→ Passage provided:
On the one hand, magnetic multilayers with thin layers of metal oxides have gained attention owing to the emergence of tunneling magnetoresistance phenomena [12,13]. Subsequently, these multilayers have been investigated for applications in recording media and spintronics [14,15,16]. Of particular interest are multilayers featuring thin layers of oxides derived from magnetic metals such as Ni and Co, as they have the capability to induce the exchange bias phenomenon in both multilayers and films [17]. The latter can be strategically applied in antiferromagnetic spintronics [18].

Thin nickel oxide layers, NiO, with a thickness of about 1 nm, can be obtained by oxidizing metallic Ni under vacuum conditions and introducing either oxygen or air into the chamber [19,20]. Experimental and theoretical works suggest that for metal/oxide interfaces, PMA could be the result of electronic hybridization between the oxygen and the magnetic transition metal orbits across the interface [21,22,23]. Additionally, Ni/NiO multilayer films were developed with a tendency for perpendicular anisotropy and a K_S value of +0.11 erg/cm² at room temperature and +0.135 erg/cm² at 5 K [24]. Subsequently, it was found that moderate annealing (around 500 K) helped to improve the perpendicular anisotropy in Ni/NiO multilayer films due to the partial recrystallization of initially amorphous NiO layers [25]. This led to an increase in the magnetoelastic anisotropy of the system, while the surface anisotropy remained almost the same [25].

Recently, studies on Co/CoO [26] and Ni_0.9Co_0.1/NiCoO [27] multilayers were carried out, wherein loops of inverted hysteresis, exchange bias, and PMA were predominantly observed at low temperatures. These characteristics render these systems interesting for investigations in antiferromagnetic spintronics. Moreover, multilayered films of Co/CoO/Pt were studied, revealing the optimal combination of properties, including large coercive fields, perpendicular anisotropy, and exchange bias [28]. NiO antiferromagnetic layers, either as an insertion in a stack or in trilayer form, have attracted the interest of many studies in ultrafast spintronics [29,30,31]. In a recent study, the role of a thin antiferromagnetic NiO layer was examined as an intermediate in a trilayer with Ni/NiO/Pt form, and it showed interesting results in transporting ultrafast spin currents [32]. Consequently, in the present work, we deal with a case study of a Ni/NiO multilayer with intercalating ultrathin Pt layers and report on temperature-dependent magnetic properties. Specifically, we explore a multilayered Ni/NiO film with t_Ni = 6.7 nm and the addition of ultrathin Pt interlayers, both before and after mild thermal annealing at 250 °C for 90 min. We report on the multilayer structure, investigated by X-ray reflectivity (XRR) measurements before and after thermal annealing. Finally, an extensive comparison of magnetic anisotropy values between the two multilayers was conducted.

(Records from a data source)
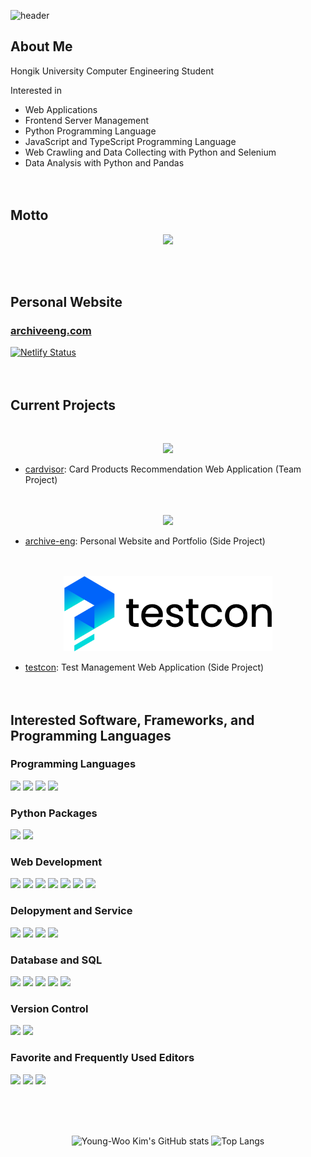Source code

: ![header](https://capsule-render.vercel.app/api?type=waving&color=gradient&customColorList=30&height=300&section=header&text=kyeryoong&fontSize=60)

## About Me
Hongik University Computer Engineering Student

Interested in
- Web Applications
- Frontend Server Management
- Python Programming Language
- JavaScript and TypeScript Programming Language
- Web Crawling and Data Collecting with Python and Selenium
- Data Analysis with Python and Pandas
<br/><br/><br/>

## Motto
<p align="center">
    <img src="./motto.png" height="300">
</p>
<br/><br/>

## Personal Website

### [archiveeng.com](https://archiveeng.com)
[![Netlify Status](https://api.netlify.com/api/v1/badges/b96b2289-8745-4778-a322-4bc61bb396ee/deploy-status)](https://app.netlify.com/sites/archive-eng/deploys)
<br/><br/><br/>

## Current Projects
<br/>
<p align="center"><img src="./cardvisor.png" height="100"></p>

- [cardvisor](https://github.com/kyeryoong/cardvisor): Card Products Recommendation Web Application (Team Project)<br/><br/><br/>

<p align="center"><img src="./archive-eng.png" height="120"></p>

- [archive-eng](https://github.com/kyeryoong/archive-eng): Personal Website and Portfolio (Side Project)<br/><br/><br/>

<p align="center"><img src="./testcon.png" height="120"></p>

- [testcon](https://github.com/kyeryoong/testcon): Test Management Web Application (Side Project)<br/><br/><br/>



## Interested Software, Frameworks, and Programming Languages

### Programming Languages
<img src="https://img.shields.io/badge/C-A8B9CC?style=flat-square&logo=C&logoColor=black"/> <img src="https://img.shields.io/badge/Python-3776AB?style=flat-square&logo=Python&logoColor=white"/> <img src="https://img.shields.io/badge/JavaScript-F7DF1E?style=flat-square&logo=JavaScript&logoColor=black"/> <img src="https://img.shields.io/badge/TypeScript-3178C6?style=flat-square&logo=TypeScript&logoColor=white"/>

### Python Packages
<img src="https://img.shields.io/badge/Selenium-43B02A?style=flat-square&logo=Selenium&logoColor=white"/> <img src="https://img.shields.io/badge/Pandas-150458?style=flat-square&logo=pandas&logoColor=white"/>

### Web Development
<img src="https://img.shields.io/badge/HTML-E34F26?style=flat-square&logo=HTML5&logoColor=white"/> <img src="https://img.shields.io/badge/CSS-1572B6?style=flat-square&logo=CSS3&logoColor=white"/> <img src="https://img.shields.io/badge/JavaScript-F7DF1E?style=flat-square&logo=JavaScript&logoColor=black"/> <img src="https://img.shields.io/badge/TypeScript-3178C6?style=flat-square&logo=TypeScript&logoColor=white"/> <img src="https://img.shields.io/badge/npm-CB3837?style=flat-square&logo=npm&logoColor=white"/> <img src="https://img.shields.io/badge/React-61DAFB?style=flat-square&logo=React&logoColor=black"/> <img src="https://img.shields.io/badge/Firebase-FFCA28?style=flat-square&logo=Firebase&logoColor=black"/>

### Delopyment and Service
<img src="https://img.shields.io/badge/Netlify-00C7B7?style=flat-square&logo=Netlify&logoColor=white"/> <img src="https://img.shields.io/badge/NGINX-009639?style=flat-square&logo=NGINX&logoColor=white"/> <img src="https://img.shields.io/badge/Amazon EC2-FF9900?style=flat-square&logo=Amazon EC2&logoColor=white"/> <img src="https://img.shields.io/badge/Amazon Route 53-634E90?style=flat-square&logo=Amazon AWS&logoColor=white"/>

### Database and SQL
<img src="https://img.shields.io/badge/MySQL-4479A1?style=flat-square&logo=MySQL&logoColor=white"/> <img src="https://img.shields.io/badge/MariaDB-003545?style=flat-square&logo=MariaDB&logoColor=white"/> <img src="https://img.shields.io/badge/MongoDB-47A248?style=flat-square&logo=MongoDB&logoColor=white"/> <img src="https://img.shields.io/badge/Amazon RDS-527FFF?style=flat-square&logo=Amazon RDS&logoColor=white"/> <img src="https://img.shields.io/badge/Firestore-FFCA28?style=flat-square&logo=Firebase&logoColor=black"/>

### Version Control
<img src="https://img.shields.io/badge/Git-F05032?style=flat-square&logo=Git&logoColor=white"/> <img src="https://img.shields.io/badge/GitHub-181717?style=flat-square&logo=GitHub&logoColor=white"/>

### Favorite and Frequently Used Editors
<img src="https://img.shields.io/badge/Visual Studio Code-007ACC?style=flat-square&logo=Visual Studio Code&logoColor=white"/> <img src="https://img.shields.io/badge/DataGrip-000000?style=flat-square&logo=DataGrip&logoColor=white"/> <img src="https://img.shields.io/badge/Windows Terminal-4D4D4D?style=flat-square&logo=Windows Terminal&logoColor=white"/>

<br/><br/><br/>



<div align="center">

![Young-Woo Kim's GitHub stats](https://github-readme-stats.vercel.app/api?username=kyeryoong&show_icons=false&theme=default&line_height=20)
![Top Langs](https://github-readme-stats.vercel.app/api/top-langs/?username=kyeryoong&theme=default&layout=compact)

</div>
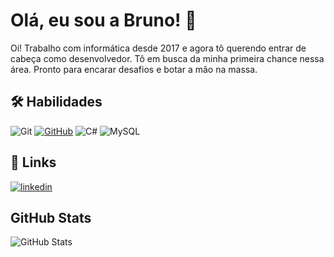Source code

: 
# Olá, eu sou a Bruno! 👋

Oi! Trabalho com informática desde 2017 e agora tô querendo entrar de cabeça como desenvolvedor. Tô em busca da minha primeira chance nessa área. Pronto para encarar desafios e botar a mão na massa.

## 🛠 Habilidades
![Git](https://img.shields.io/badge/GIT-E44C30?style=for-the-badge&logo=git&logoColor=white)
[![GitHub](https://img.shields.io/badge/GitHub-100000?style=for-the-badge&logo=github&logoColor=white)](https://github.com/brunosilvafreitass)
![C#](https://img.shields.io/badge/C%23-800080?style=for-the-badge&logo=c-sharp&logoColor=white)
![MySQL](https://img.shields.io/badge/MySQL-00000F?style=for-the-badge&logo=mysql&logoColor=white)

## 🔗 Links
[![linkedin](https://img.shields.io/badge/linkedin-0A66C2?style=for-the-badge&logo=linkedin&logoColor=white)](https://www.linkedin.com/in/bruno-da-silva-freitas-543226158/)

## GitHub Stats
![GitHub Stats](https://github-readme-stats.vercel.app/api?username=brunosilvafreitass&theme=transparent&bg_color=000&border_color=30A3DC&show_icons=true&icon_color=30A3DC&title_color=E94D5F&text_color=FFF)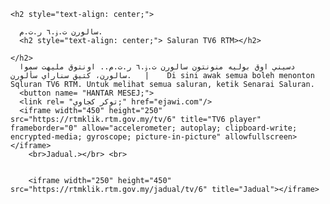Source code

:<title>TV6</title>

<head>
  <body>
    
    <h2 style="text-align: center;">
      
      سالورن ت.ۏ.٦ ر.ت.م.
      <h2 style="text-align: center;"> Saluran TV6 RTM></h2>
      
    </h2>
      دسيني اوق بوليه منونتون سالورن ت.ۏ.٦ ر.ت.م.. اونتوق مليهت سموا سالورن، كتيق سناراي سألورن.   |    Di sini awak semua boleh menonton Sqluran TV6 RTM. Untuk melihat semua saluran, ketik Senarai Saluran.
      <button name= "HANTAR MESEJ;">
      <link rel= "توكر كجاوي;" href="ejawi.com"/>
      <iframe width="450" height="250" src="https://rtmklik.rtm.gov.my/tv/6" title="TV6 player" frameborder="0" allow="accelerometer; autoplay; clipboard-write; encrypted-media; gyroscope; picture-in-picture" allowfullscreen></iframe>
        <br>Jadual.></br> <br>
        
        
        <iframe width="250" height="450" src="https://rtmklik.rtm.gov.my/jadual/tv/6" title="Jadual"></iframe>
==
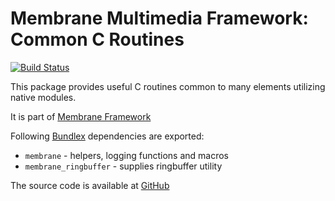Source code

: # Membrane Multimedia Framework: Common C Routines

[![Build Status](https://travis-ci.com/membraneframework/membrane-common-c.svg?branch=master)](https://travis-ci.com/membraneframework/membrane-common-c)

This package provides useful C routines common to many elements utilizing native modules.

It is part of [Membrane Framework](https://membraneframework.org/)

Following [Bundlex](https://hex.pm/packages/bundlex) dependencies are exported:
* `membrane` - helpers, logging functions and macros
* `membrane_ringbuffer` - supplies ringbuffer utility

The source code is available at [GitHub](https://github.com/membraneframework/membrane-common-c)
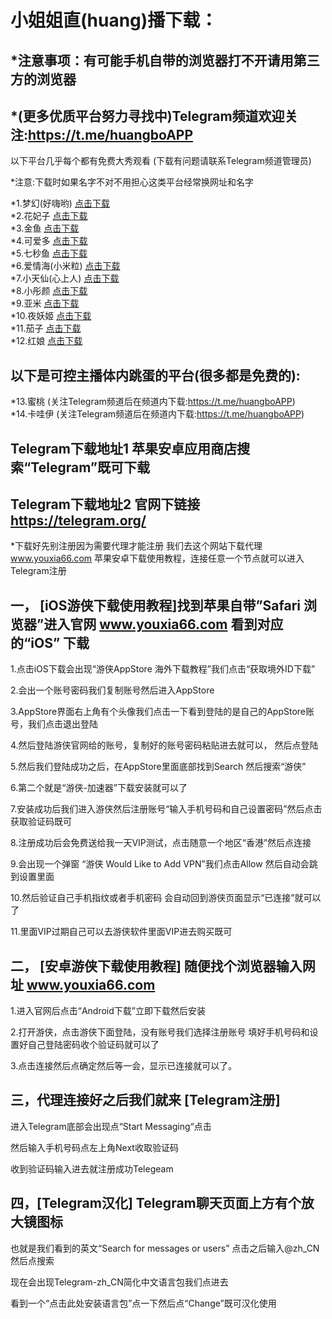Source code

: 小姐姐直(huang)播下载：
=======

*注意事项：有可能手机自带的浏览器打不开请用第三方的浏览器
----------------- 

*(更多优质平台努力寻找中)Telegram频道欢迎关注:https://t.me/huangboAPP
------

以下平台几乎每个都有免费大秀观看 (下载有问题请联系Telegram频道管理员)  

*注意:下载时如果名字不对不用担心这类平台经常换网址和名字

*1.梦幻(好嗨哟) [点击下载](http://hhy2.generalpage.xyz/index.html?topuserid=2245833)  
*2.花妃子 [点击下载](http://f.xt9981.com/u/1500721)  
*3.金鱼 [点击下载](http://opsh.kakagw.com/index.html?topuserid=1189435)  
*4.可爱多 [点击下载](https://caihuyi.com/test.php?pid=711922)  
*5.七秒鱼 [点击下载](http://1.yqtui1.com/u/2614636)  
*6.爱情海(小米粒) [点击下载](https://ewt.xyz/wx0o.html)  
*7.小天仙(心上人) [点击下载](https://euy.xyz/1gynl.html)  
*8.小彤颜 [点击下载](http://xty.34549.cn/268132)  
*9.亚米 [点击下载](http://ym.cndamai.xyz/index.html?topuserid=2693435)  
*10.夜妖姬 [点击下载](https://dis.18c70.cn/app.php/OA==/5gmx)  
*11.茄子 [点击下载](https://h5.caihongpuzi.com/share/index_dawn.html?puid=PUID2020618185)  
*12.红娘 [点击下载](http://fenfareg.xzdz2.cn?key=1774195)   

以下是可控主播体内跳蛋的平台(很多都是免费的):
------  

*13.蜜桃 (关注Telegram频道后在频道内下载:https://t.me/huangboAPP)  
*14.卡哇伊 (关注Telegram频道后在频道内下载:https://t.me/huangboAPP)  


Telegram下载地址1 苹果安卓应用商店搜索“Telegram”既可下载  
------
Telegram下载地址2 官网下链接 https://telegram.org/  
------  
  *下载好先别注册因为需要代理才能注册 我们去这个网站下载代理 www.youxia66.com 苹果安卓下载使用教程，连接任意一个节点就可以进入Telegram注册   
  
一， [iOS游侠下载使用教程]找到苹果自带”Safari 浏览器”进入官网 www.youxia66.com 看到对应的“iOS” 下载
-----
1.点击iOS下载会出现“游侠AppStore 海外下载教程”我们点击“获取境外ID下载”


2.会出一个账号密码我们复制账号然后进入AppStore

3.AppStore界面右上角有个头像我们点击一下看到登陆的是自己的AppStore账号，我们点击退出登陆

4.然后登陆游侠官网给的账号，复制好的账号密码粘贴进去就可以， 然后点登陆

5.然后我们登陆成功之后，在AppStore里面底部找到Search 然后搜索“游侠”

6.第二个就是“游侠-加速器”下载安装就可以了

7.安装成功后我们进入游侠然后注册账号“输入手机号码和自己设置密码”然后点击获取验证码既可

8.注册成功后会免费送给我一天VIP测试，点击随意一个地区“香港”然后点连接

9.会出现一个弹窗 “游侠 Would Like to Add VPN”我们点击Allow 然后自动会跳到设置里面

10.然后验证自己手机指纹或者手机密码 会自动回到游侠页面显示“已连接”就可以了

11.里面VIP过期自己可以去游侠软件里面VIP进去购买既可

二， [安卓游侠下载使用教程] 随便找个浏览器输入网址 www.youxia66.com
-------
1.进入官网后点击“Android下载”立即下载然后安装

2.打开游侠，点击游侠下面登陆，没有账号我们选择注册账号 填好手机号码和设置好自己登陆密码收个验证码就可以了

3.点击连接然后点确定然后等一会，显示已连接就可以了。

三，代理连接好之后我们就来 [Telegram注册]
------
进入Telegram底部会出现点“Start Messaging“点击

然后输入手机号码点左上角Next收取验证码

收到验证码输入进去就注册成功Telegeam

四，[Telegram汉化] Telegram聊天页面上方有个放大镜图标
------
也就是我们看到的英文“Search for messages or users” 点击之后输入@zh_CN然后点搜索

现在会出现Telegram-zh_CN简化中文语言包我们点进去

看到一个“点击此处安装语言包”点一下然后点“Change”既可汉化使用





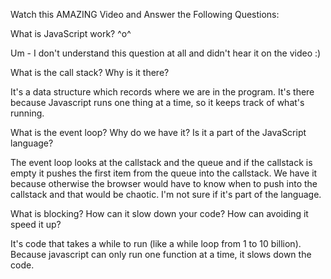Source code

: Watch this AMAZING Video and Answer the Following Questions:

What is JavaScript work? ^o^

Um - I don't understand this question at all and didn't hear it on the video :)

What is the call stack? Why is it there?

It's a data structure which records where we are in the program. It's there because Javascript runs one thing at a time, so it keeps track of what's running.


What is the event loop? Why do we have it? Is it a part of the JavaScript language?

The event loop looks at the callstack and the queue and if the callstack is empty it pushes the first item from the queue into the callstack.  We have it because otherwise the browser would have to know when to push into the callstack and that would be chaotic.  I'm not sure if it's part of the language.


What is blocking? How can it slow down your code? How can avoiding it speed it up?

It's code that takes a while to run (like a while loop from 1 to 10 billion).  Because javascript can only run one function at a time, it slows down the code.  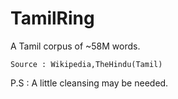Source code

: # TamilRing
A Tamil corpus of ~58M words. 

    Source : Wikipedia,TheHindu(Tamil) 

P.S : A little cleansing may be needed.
==
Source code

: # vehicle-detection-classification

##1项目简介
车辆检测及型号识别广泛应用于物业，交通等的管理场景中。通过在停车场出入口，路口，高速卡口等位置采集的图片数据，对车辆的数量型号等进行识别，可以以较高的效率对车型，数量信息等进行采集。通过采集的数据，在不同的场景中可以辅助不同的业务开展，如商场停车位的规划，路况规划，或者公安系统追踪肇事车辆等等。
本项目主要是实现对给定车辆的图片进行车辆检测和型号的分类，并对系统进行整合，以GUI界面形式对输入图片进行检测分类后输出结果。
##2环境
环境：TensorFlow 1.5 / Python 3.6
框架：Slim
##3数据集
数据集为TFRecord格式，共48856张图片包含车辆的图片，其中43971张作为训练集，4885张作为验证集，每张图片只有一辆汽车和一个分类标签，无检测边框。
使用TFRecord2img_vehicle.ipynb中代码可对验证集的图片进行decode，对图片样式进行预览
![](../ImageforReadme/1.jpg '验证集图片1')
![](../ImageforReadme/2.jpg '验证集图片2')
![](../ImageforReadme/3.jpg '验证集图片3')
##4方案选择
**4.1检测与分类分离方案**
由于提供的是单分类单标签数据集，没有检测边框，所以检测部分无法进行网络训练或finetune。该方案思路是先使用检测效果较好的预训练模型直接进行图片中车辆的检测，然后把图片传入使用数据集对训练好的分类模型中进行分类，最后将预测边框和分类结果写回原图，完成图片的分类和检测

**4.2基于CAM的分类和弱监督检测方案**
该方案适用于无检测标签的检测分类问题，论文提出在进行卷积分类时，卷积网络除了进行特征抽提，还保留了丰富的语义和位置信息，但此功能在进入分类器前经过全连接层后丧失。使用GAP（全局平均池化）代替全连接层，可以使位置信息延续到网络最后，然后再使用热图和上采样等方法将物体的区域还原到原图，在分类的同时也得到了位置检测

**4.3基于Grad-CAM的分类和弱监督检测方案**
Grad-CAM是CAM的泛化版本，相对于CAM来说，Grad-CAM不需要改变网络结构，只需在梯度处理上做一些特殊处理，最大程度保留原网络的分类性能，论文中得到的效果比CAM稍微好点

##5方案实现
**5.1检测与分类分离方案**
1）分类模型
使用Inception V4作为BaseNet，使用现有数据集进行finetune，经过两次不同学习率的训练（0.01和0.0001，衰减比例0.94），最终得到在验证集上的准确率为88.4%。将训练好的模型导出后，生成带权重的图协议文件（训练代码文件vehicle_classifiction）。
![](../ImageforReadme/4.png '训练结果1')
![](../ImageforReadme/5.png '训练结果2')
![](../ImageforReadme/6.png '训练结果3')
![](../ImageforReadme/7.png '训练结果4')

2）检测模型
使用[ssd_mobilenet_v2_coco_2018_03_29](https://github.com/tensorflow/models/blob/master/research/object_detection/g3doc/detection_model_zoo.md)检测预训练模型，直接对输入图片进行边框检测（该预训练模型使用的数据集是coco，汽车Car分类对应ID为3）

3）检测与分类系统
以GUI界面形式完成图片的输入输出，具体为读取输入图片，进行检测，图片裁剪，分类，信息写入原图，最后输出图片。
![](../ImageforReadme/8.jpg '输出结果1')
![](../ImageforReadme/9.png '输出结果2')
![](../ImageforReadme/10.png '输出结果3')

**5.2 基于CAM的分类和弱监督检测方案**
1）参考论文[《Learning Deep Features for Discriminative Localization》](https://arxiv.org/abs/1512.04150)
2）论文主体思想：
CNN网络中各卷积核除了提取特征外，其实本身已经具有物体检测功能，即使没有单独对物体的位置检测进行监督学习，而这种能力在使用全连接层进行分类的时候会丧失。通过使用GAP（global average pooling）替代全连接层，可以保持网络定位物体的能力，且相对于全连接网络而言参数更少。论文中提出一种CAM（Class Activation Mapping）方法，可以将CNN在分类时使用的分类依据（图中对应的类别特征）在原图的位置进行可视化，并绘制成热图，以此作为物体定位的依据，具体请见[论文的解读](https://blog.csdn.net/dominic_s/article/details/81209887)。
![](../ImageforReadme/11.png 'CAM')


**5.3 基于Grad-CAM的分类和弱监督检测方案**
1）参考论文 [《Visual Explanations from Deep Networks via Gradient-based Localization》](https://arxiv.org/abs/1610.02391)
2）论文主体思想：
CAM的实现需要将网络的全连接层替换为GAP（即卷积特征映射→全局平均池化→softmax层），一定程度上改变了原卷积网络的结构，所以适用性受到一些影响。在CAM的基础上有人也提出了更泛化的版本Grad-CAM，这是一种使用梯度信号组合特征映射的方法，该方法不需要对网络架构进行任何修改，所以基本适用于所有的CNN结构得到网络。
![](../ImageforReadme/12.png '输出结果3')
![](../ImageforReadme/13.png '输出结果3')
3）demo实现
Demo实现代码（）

→ Required tasks:
**1.** In the passage on magnetic multilayers, condense the paragraph beginning "Thin nickel oxide layers" into a bulleted list that keeps its main facts.
**2.** According to the passage on magnetic multilayers, at what temperature and for how long was the Ni/NiO film with Pt interlayers annealed?
**3.** Write the next part of the passage on magnetic multilayers, starting right after its final sentence.

→ Exercise results:
**1.**
- NiO layers about 1 nm thick can be made by oxidizing metallic Ni under vacuum and then letting oxygen or air into the chamber.
- Experimental and theoretical work suggests that at metal/oxide interfaces, PMA may come from electronic hybridization between oxygen and magnetic transition metal orbits across the interface.
- Ni/NiO multilayer films tended toward perpendicular anisotropy, with a K_S value of +0.11 erg/cm² at room temperature and +0.135 erg/cm² at 5 K.
- Moderate annealing at around 500 K improved perpendicular anisotropy by partially recrystallizing the initially amorphous NiO layers.
- This annealing raised the magnetoelastic anisotropy, while the surface anisotropy stayed almost the same.

**2.** It was annealed at 250 °C for 90 min.

**3.**
2. Materials and Methods

The high vacuum chamber where the deposition of the films took place had a base pressure of 3 × 10⁻⁷ mbar. Thin Ni/NiO/Pt multilayers were grown on Si(001) and Corning glass wafers by two radio-frequency (RF, the Torus 2 HV circular sputtering source of Kurt J. Lesker Company, Jefferson Hills, PA, USA) magnetron sputtering heads. The deposition was carried out under argon pressure, P_Ar = 3 × 10⁻³ mbar, and RF power operating at 30 W for the Ni layers, and under argon pressure, P_Ar = 1 × 10⁻² mbar, and 20 W for the Pt layers.

The thickness of each metallic layer was measured in situ using a pre-calibrated piezoelectric quartz balance system (Inficon XTM/2, Kurt J. Lesker Company, Jefferson Hills, PA, USA) with an accuracy of ±0.1 nm. The thickness and layering quality of multilayers were confirmed through the X-ray reflectivity (XRR) technique, showing good agreement with the preset deposition time and desired thickness values. X-ray reflectivity measurements were performed using a Bruker D8 diffractometer (Bruker, D8-Advance, Karlsruhe, Germany) and focused Cu-K_α1 radiation (λ = 0.15418 nm). For the formation of the NiO layer, we performed natural oxidation. With this method, after the deposition of every Ni layer, a fine valve was opened to let air enter the chamber for approximately one minute at a partial pressure of around 2.5 × 10⁻³ mbar. The Ni/NiO bilayer was then formed, with the thickness of the saturated oxidized layer remaining constant at about t_NiO = 1.4 ± 0.2 nm [24]. A 5 nm Pt layer was deposited first on each substrate and finally, on top of the sample to prevent oxidation after exposure to air serving as a buffer and capping layer, respectively. This procedure was repeated n = 5 times, resulting in the final composition of our multilayers: Pt/[Ni/NiO/Pt]n/Pt. The sample’s total thickness was approximately 50 nm. We did not grow thicker multilayers since they generally exhibit a higher density of defects [33]. A multilayered film with a precise composition of Pt(5 nm)/[Ni(6.7 nm)/NiO(1.4 nm)/Pt(0.4 nm)]₅/Pt(5 nm) was selected for magnetic measurements. We have selected this value of t_Ni because the corresponding Ni/NiO multilayer with similar t_Ni showed the best tendency for PMA after annealing [25]. On the other hand, the choice of such thin Pt layers was based on the favorable development of perpendicular anisotropy observed in the Ni/Pt system [6,7]. Finally, a 5 nm Pt capping layer was deposited on top of the sample to prevent oxidation after exposure to air.

The magnetic properties of films were performed with a Quantum Design SQUID VSM magnetometer (Quantum Design, Darmstadt, Germany) in applied fields of up to 40 kOe in the temperature range of 4–300 K. The procedural protocol comprised an initial field-cooling stage, the establishment of the temperature parameter, followed by the execution of magnetic hysteresis loop cycles ranging from the positive maximum saturation field to the negative maximum field and returning to the positive maximum field. This approach ensures the elimination of any potential experimental errors that may impact the magnetization reversal.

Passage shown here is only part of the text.